Dating and Married to Distraction: Kelly and girls

Social Networking Influence on Dating

"My personal opinion on Facebook is that it is a complete relationship destroyer," Kelly says to the women. "I personally have had some really awful experiences with it. When I first started dating my boyfriend, I had all these women Facebooking me, asking why I was with him and [saying] that I wasn't pretty enough to be with him."

 

Kristi shares her thoughts about social networking. "If I go out and I meet a guy, the first thing my friends and I are going to do when we go home is look him up and see if we can find him on Facebook.

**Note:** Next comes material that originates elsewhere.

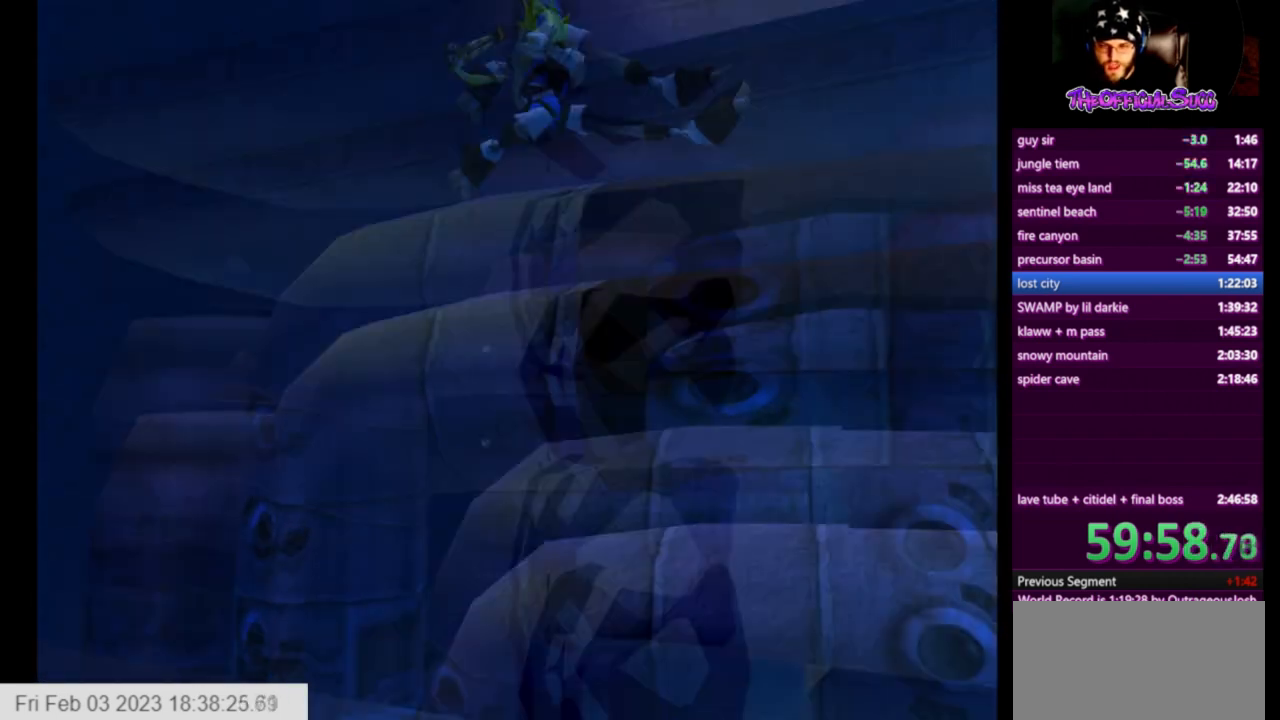
{"buttons": [], "left_stick": "up-right", "right_stick": "center", "events": [[125, "CIRCLE", "up"], [250, "CROSS", "down"], [459, "CROSS", "up"]]}
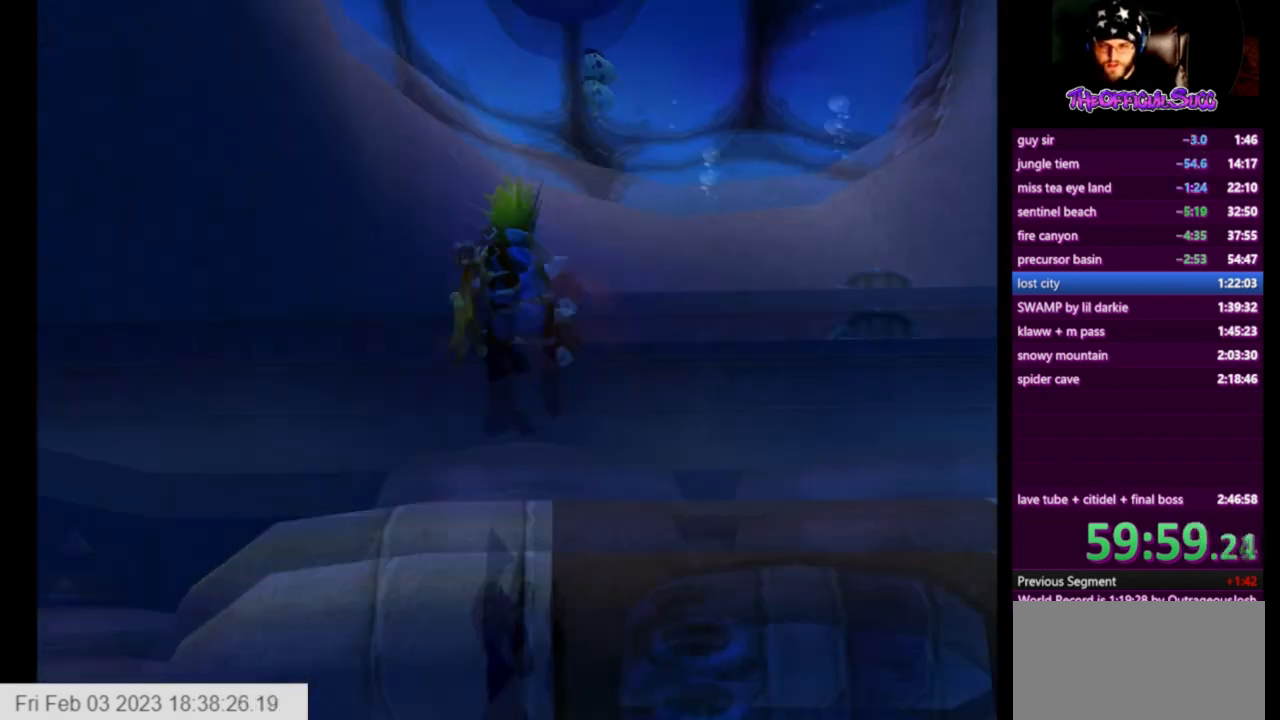
{"buttons": [], "left_stick": "left", "right_stick": "right", "events": [[83, "left_stick", "up-left"], [83, "right_stick", "right"], [250, "left_stick", "left"]]}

And by the time I would actually go out on a date with him, I know all of his ex-girlfriends, where he grew up, and it takes the excitement out of getting to know somebody," she says.

 

"You get really judgmental, like, 'I don't like this person. Look at her! Oh, my God, that's his ex? Look what she's wearing,'" Amy adds.

 

[AD]"How about images?" Adiat asks. "Just simply, one of your best friends taking a picture with your boyfriend or your ex. That could turn into, 'Oh, my gosh. No, she didn't! She didn't tell me she was there last night.'"

Maggie says, "Just think about in high school. When I would have a crush on someone and would get the butterflies in your stomach, you go up to them in school, and you get up the nerve to talk to them. That's all gone. When you're sitting, typing something on a screen, your face isn't attached to your persona anymore. It is in terms of an image but not in terms of you as a person."

"You are your image, and you can Photoshop your image!" Amy says.  

"How many of you have been out with a boy whom you met on the Internet?" Kelly asks the group. Two girls raise their hands. "For me, if you don't have those skills, being able to say, 'Hi, I like you,' then you're not a real human being. You're a façade of yourself, and I think a lot of that has been lost through social networking," she says.

 

"As much as we say, 'Why do we do this?' There's a reason for it," Amy says.

 

"It feels empowering in a certain way," Kelly says. "You have the power to ruin someone's day with the click of a button. Power in the wrong hands can be really, really bad."

 

[AD]"For men, it's such an easy way. It takes the gentlemen out of men these days. They can go on your Facebook [page] or your MySpace and think because they pay you one compliment that they're entitled to this, that and the other. What happened to coming to my house and courting me?" Amy asks.

 

"It's just 'Enter, enter,'" Adiat says jokingly.